▶ **WHAT THE TASK ASKS**:
Write out the stretch of lines below that begins at the line with "ring dip: (227, 391)" and ends at the line with "pinky mcp: (468, 295)", including both, exactly as given and nothing more.
(DATA FOR THE TASK begins)
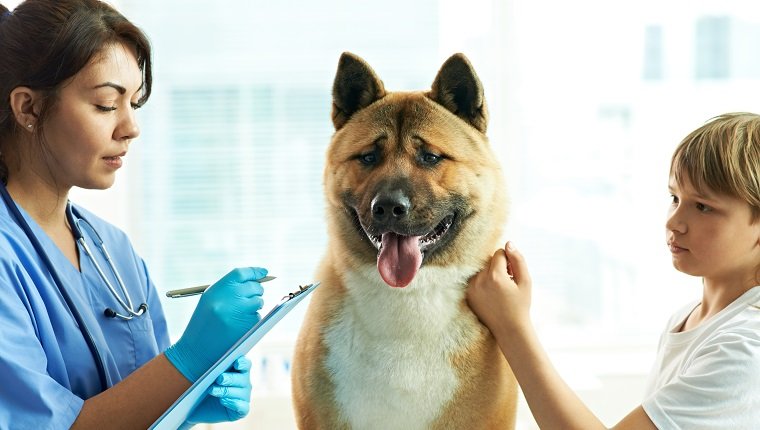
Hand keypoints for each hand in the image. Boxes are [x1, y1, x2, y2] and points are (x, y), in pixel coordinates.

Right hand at [165, 267, 266, 381]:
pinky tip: (238, 326)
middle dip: (256, 290)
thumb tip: (256, 278)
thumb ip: (230, 288)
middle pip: (254, 286)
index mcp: (217, 289)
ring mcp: (239, 313)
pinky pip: (257, 316)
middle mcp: (229, 299)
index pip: (242, 273)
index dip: (255, 271)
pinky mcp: (247, 326)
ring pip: (258, 302)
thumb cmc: (204, 322)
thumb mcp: (211, 299)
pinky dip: (252, 319)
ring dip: (254, 305)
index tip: (264, 272)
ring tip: (238, 314)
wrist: (196, 350)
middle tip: (251, 295)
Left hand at [181, 356, 252, 427]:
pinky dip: (233, 403)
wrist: (196, 408)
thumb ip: (210, 369)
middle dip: (231, 378)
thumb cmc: (201, 388)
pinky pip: (242, 407)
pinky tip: (222, 401)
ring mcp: (244, 397)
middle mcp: (244, 382)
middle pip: (243, 378)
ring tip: (213, 390)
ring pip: (241, 392)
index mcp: (238, 370)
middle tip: (219, 379)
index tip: (236, 364)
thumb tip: (208, 360)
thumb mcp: (203, 376)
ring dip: (227, 391)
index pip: (246, 364)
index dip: (243, 363)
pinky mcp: (242, 410)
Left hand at [467, 242, 531, 338]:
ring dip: (490, 275)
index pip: (499, 253)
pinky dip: (483, 283)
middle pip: (489, 262)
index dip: (508, 261)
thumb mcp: (525, 281)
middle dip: (499, 267)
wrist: (509, 329)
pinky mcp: (468, 295)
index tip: (512, 274)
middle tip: (508, 283)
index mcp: (495, 276)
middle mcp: (479, 280)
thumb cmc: (520, 305)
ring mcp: (471, 288)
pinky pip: (475, 280)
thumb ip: (518, 260)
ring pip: (481, 270)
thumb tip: (509, 243)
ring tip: (500, 290)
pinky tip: (492, 296)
(DATA FOR THE TASK ends)
▶ **EXERCISE SOLUTION**:
ring dip: (227, 391)
index pip: (246, 364)
index dip: (243, 363)
pinky mcp: (242, 410)
Left hand at [467, 242, 531, 338]:
ring dip: (490, 275)
index pip: (499, 253)
pinky dip: (483, 283)
middle pip: (489, 262)
index dip: (508, 261)
thumb mcp: (525, 281)
middle dip: (499, 267)
wrist: (509, 329)
pinky mcp: (468, 295)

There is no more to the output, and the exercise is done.